As long-term investors, we are always trying to understand where the companies we cover are competition-wise. We have to try to understand for years, sometimes decades into the future, something that very well-educated, intelligent and experienced company executives, industry consultants, academics (and so on) can get oh-so-wrong, so often. All this from reading a NY Times’ article about the semi-conductor industry, whose products power so many of our beloved consumer gadgets that make the likes of Apple so rich, and what they could do to change the game – if anything. Very interesting read, especially when you consider the technology-induced pickle in which the New York Times itself is in!
CNBC has a very interesting series of articles and videos on what they call the CNBC Disruptor 50, a list of 50 “disruptors” in several industries, including Healthcare, Travel, Transport, Retail, IT, Financial Services and others.
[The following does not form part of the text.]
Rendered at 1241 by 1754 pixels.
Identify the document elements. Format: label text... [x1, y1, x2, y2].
Any disruptors creeping up on your portfolio companies yet?
H/T to My Investing Notebook, and his emphasis on what Buffett says of Jeff Bezos is spot-on as the best part of an altogether interesting interview. Just yesterday I had read an interesting piece on how well Amazon Prime is doing, so this connected immediately. Disrupting innovation indeed.
Very interesting Wired interview with Google’s CEO, Larry Page. I love the “moon shot” reference in the title, and he apparently means it and tries to structure his company to allow for this sort of disruptive innovation. Does that translate into a bright future for GOOG shareholders? I have no clue, but companies like this are always in the radar, always teaching us something one way or the other.
Wells Fargo is now the US’ largest bank by market value and Apple will pay a huge dividend and repurchase shares. Microsoft and perhaps even Google can now be called “boring”, stable companies. Just a reminder of how limited our forecasting and modelling “mindsets” usually are. Also a reminder for keeping our minds open for positive surprises.